What do "a sort of moral attention" and "riotous excursions" mean in this quote from the Great Gatsby?

“When I came back from the East last autumn I felt that I wanted the world to be in uniform and at a sort of moral attention forever; I wanted no more riotous excursions with privileged glimpses into the human heart”

Does "at a sort of moral attention" mean the same moral level or something else? What's the meaning of "riotous excursions"? I cannot find this phrase in a dictionary.


Solution 1:

“At a moral attention” is a military allusion, along with “in uniform”. To be “at attention” means to be in a formal military position. Its opposite is “at ease”. So, to be “at a moral attention” means to display a heightened moral behaviour or alertness, I would say.

“Riotous excursions” does not play on any idioms, by contrast. “Excursions”, here, are forays, or adventures, and “riotous” means wild and uncontrolled.

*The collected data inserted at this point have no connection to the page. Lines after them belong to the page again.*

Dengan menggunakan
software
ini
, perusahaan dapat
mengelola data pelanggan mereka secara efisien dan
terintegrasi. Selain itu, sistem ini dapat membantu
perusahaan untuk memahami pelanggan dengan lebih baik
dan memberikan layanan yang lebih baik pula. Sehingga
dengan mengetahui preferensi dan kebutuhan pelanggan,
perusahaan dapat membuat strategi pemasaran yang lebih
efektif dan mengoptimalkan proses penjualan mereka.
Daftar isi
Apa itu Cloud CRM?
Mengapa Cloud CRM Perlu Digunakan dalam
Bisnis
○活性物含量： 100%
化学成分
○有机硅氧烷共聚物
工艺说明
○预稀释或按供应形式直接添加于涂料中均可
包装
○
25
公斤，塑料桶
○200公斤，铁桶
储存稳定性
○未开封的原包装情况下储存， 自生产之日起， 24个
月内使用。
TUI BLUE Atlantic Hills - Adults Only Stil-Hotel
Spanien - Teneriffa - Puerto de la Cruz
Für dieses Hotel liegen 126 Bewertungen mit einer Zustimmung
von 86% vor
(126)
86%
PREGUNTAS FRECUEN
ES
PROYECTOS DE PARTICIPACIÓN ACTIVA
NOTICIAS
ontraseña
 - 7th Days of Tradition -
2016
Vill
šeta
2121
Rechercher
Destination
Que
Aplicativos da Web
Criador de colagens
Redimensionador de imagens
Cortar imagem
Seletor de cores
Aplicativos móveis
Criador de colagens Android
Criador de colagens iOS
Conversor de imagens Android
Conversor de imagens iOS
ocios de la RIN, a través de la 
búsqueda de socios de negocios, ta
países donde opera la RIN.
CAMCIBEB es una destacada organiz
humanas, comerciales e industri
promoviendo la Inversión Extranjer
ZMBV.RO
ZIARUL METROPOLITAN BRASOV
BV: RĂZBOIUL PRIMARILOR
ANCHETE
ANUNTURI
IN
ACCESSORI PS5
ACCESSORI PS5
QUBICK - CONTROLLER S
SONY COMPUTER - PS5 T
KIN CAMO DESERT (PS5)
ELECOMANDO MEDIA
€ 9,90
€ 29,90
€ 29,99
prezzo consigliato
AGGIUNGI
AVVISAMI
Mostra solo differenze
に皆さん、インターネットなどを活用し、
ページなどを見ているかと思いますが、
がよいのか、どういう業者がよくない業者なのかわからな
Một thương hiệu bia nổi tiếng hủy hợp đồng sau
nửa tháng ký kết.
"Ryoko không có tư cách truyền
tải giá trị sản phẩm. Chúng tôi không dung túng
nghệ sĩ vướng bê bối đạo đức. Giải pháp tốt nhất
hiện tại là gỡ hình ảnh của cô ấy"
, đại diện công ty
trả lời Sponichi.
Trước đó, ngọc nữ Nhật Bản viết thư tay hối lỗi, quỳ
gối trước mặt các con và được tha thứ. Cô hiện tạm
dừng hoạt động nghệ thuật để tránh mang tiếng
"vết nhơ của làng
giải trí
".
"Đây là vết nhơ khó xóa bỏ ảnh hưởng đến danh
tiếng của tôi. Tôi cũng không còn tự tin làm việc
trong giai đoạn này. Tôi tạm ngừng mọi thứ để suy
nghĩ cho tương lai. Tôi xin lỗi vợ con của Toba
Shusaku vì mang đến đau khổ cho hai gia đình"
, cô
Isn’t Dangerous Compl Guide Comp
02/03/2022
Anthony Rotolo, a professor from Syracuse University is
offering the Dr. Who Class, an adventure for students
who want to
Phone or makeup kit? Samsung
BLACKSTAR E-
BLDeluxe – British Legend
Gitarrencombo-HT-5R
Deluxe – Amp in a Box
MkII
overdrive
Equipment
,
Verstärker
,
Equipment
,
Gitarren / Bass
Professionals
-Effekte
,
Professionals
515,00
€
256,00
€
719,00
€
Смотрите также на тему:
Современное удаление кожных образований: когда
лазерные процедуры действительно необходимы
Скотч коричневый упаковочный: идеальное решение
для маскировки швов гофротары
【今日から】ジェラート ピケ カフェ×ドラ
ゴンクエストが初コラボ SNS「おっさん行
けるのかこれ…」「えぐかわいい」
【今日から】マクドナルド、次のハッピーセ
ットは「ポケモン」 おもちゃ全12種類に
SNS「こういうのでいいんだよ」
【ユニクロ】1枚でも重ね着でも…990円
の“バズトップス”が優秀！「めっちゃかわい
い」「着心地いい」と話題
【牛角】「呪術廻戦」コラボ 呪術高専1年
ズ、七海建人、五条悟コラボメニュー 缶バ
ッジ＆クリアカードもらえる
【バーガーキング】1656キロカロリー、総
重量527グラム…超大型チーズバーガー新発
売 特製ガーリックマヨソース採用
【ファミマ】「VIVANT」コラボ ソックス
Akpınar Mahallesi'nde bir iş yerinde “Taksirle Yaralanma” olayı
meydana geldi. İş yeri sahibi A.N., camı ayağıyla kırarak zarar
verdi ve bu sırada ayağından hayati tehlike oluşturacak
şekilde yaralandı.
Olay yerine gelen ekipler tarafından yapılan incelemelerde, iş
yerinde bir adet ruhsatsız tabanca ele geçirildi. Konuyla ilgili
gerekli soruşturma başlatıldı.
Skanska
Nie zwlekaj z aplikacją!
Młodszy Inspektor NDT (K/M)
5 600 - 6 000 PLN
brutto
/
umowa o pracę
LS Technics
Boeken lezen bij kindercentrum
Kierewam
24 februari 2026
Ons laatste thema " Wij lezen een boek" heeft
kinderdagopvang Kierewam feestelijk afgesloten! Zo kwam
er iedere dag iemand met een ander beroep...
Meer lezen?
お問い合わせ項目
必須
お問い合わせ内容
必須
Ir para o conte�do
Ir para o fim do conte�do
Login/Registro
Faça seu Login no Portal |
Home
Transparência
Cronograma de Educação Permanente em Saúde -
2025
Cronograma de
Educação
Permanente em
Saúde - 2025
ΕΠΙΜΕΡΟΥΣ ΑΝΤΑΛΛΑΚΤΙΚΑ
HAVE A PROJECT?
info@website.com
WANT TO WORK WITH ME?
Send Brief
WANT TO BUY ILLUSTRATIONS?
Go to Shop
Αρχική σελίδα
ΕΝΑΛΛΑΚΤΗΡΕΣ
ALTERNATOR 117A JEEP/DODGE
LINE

I’m not a great Gatsby fan, but you’ve selected a very elegant sentence here: two well crafted military allusions before the semicolon; and after it, the three adjective-noun pairs, “riotous excursions”, “privileged glimpses”, “human heart”, that come in an almost iambic rhythm.

Solution 2:

"Moral attention" refers to a group of soldiers who are standing at attention in full uniform, and who are looking their military best. They do not move but look straight ahead until told to move. They are restrained by their orders. Moral attention would imply an attitude of serious, self- discipline where men and women simply do not to stray across well known moral boundaries. To do so would be "against orders" which is simply not an option. Nick feels that the sloppy and immoral behavior of the financial elites was the result of an abandonment of the morals that a society needs to bind itself together. Without such binding, society becomes unwoven, chaos ensues and it produces the self-indulgent, reckless, harmful and dangerous behavior that he saw. These were the "riotous excursions" that he witnessed - without restraint, without regard, just a flamboyant celebration of self and money that makes them unworthy of the American Dream which is built upon contrary values of work and thrift among others.